(Dataset entries)
┄┄┄┄┄┄┄┄┄┄┄┄┄┄┄┄┄┄┄┄

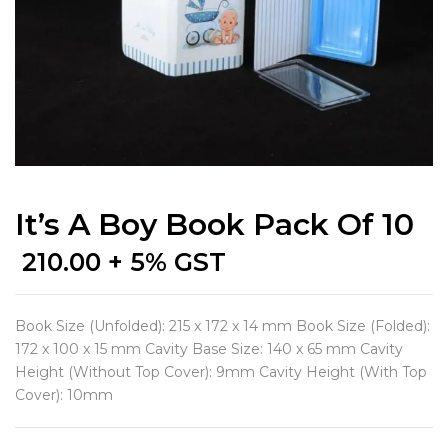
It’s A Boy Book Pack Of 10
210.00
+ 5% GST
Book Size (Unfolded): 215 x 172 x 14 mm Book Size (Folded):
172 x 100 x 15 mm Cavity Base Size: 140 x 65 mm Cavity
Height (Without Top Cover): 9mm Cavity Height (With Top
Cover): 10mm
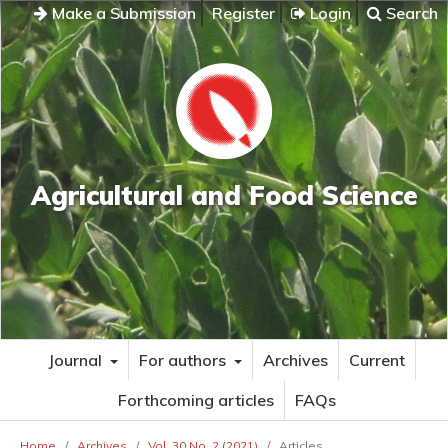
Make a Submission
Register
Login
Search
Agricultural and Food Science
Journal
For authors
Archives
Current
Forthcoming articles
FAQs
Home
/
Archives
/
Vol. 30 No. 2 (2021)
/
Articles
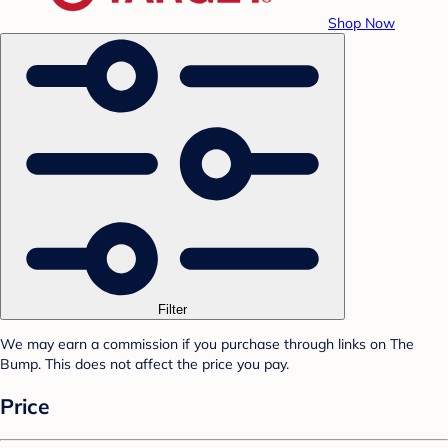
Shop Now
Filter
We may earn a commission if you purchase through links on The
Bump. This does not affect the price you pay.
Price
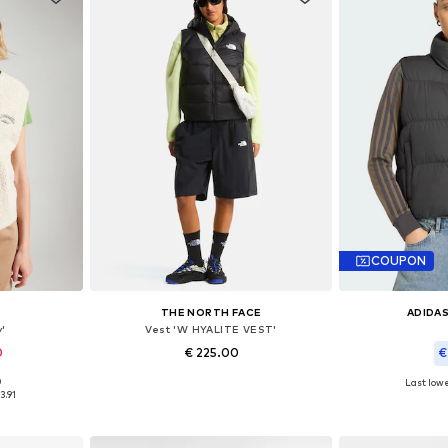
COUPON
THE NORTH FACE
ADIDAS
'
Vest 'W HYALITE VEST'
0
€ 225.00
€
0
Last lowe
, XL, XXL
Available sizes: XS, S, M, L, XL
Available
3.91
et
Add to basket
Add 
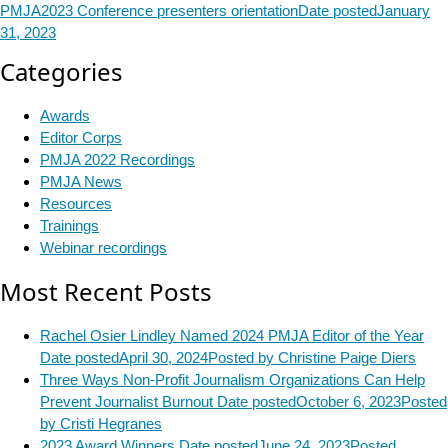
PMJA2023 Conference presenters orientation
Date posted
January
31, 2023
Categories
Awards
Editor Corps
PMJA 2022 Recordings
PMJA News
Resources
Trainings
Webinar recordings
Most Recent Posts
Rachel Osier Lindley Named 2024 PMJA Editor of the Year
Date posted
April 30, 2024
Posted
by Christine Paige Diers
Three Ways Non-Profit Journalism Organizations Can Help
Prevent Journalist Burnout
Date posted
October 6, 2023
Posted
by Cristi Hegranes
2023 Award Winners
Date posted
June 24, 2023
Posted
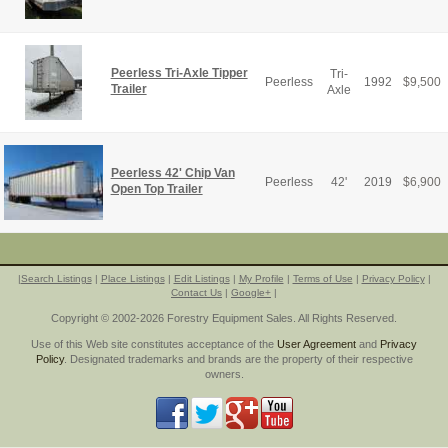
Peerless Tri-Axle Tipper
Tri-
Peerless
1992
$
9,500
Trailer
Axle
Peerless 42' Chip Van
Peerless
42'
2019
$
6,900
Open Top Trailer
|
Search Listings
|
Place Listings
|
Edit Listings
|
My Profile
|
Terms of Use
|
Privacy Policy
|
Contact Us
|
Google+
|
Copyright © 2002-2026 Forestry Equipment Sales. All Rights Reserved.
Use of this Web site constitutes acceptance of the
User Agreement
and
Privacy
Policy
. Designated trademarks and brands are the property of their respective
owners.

┄┄┄┄┄┄┄┄┄┄┄┄┄┄┄┄┄┄┄┄

JOB - Return every line of the records above that contains the word "Editor".

FINISHED EXERCISE -
Editor Corps
Rachel Osier Lindley Named 2024 PMJA Editor of the Year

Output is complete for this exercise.